David Cameron n'avait pas besoin de cela. Le premier ministre britannique doit gérer une situation économique des plus difficiles : réduction drastique d'une dette publique gigantesque sur fond de récession durable.
Voilà maintenant le chef du gouvernement conservateur singulièrement affaibli par l'affaire Murdoch. C'est un scandale à ramifications multiples qui ébranle nombre des institutions du Royaume-Uni. Et dont nul ne se risquerait aujourd'hui à prévoir l'issue.
Revenu plus tôt que prévu d'une tournée en Afrique, M. Cameron a convoqué une session d'urgence de la Chambre des communes. Elle doit avoir lieu mercredi 20 juillet, au lendemain de la comparution, ce mardi, de Rupert Murdoch et de son fils James devant une commission parlementaire à Westminster.
Pourquoi ce coup de tonnerre ? Au départ, il y a les révélations de notre confrère The Guardian sur ce qui aurait pu rester un fait divers : la pratique d'écoutes téléphoniques illégales de la part d'un des fleurons du groupe Murdoch - l'hebdomadaire News of the World, aujourd'hui fermé.
Mais l'affaire a mis au jour un "système Murdoch" inquiétant pour la démocratie. Il y a d'abord la complicité de certains responsables de la police - corrompus d'une façon ou d'une autre -, qui semble avoir longtemps fermé les yeux sur les pratiques de la presse Murdoch. Le chef de Scotland Yard et l'un de ses adjoints ont démissionné cette semaine.
Il y a ensuite cette proximité que les milieux politiques ont cultivée avec un groupe de presse dont ils avaient peur. Avec le Times, le Sunday Times, le Sun, News of the Word et la chaîne Sky News, Murdoch disposait à Londres d'une puissance de feu capable de faire et de défaire bien des réputations, voire de peser sur les élections.
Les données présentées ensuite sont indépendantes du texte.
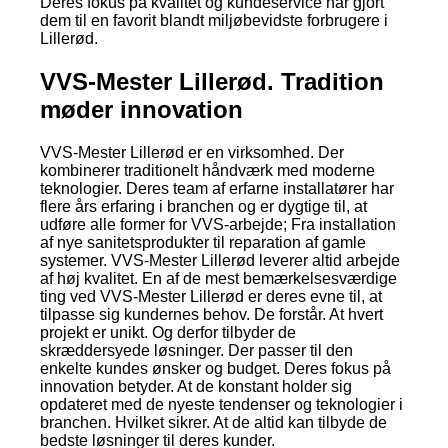
Deres fokus på kvalitet og kundeservice har gjort
dem til en favorit blandt miljøbevidste forbrugere i
Lillerød.
VVS-Mester Lillerød. Tradition
møder innovation
VVS-Mester Lillerød er en virksomhed. Der
kombinerer traditionelt håndværk med moderne
teknologier. Deres team af erfarne installatører har
flere års erfaring i branchen og er dygtige til, at
udføre alle former for VVS-arbejde; Fra installation
af nye sanitetsprodukter til reparation af gamle
systemer. VVS-Mester Lillerød leverer altid arbejde
af høj kvalitet. En af de mest bemærkelsesværdige
ting ved VVS-Mester Lillerød er deres evne til, at
tilpasse sig kundernes behov. De forstår. At hvert
projekt er unikt. Og derfor tilbyder de
skræddersyede løsninger. Der passer til den
enkelte kundes ønsker og budget. Deres fokus på
innovation betyder. At de konstant holder sig
opdateret med de nyeste tendenser og teknologier i
branchen. Hvilket sikrer. At de altid kan tilbyde de
bedste løsninger til deres kunder.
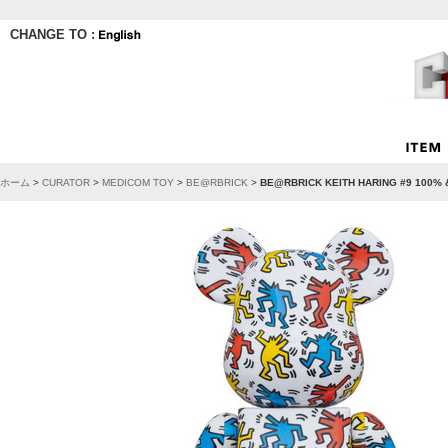
CHANGE TO :
ホーム
>
CURATOR
>
MEDICOM TOY
>
BE@RBRICK
>
BE@RBRICK KEITH HARING #9 100%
Dans un récent éditorial, le Financial Times écrivait : "La manière dont les responsables politiques ont eu une attitude de soumission à l'égard de Murdoch, au point d'être bien timides dans la poursuite d'enquêtes criminelles sur son groupe, est l'un des aspects les plus troublants de l'affaire des écoutes."
Conservateurs et travaillistes, tous ont soigné leurs relations avec Murdoch. David Cameron est-il allé plus loin que les autres ? C'est ce qu'on lui reproche aujourd'hui.
Il a, un temps, employé, comme responsable de la communication à Downing Street, Andy Coulson, ancien rédacteur en chef de News of the World. Il entretient des relations d'amitié avec Rebekah Brooks, ex-responsable des opérations du groupe à Londres.
Comme par hasard, il a tranché en faveur du groupe Murdoch quand il a fallu l'autoriser à prendre le contrôle du bouquet de chaînes de télévision BSkyB (opération aujourd'hui annulée).
Autant qu'un groupe de presse, le plus grand du monde, ce qui s'effondre aujourd'hui - et il faut s'en féliciter -, c'est le système Murdoch : une façon brutale et sans scrupule de mêler business et politique. M. Cameron en sera peut-être la dernière victime.